Your objective » Please copy the material under this line exactly, keeping every line.

Dataset excerpts »
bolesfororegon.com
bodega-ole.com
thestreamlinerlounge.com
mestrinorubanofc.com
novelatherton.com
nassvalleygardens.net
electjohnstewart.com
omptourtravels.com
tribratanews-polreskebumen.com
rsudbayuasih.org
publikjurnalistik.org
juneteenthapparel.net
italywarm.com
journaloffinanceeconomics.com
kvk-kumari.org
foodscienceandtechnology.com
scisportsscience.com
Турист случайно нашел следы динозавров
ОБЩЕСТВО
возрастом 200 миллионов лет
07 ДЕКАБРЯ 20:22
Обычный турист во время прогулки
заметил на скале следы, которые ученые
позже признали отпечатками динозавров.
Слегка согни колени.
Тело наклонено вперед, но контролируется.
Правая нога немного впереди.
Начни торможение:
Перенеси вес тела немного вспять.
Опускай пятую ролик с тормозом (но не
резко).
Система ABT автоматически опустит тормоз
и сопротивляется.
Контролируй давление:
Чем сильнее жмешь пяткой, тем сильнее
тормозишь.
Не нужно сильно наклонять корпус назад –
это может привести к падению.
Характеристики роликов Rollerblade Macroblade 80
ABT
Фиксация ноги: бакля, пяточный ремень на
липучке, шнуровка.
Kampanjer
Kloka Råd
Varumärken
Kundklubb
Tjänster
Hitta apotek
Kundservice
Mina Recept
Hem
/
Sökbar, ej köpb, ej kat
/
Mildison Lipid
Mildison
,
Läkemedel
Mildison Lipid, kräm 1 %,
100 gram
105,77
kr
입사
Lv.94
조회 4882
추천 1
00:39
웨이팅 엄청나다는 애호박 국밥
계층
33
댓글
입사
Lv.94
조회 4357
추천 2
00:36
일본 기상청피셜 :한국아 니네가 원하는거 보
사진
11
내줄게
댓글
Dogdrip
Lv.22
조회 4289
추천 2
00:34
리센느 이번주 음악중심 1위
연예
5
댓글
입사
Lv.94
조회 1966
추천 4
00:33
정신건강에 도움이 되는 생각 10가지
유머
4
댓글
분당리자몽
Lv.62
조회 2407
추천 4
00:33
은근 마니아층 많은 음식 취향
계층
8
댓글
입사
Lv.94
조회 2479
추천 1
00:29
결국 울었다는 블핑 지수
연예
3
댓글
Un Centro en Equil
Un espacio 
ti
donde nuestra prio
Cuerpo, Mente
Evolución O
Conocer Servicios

Exercise answer »
bolesfororegon.com
bodega-ole.com
thestreamlinerlounge.com
mestrinorubanofc.com
novelatherton.com
nassvalleygardens.net
electjohnstewart.com
omptourtravels.com
tribratanews-polreskebumen.com
rsudbayuasih.org
publikjurnalistik.org
juneteenthapparel.net
italywarm.com
journaloffinanceeconomics.com
kvk-kumari.org
foodscienceandtechnology.com
scisportsscience.com
Турист случайно нашел следы динозавров
ОБЩЕСТВО
возрастом 200 миллионов лет
07 ДЕКАБРЯ 20:22
Обычный турист во время прогулки
заметил на скале следы, которые ученые
позже признали отпечатками динозавров.
Слегка согни колени.
Тело наклонено вперед, но контролируется.
Правая нога немного впереди.
Начни торможение:
Перенеси вес тела немного вспять.
Опускай пятую ролик с тормозом (но не
резко).
Система ABT автоматически опустит тормоз
и сопротивляется.
Контролируй давление:
Чем сильнее жмешь пяткой, тем сильнее
тормозишь.
Не нужно сильно наклонять корпус назад –
это может привести к падению.
Характеристики роликов Rollerblade Macroblade 80
ABT
Фиксация ноги: бакля, пяточный ремень на
липучке, шнуровка.
Kampanjer
Kloka Råd
Varumärken
Kundklubb
Tjänster
Hitta apotek
Kundservice
Mina Recept
Hem
/
Sökbar, ej köpb, ej kat
/
Mildison Lipid
Mildison
,
Läkemedel
Mildison Lipid, kräm 1 %,
100 gram
105,77
kr
입사
Lv.94
조회 4882
추천 1
00:39
웨이팅 엄청나다는 애호박 국밥
계층
33
댓글
입사
Lv.94
조회 4357
추천 2
00:36
일본 기상청피셜 :한국아 니네가 원하는거 보
사진
11
내줄게
댓글
Dogdrip
Lv.22
조회 4289
추천 2
00:34
리센느 이번주 음악중심 1위
연예
5
댓글
입사
Lv.94
조회 1966
추천 4
00:33
정신건강에 도움이 되는 생각 10가지
유머
4
댓글
분당리자몽
Lv.62
조회 2407
추천 4
00:33
은근 마니아층 많은 음식 취향
계층
8
댓글
입사
Lv.94
조회 2479
추천 1
00:29
결국 울었다는 블핑 지수
연예
3
댓글
Un Centro en Equil
Un espacio 
ti
donde nuestra prio
Cuerpo, Mente
Evolución O
Conocer Servicios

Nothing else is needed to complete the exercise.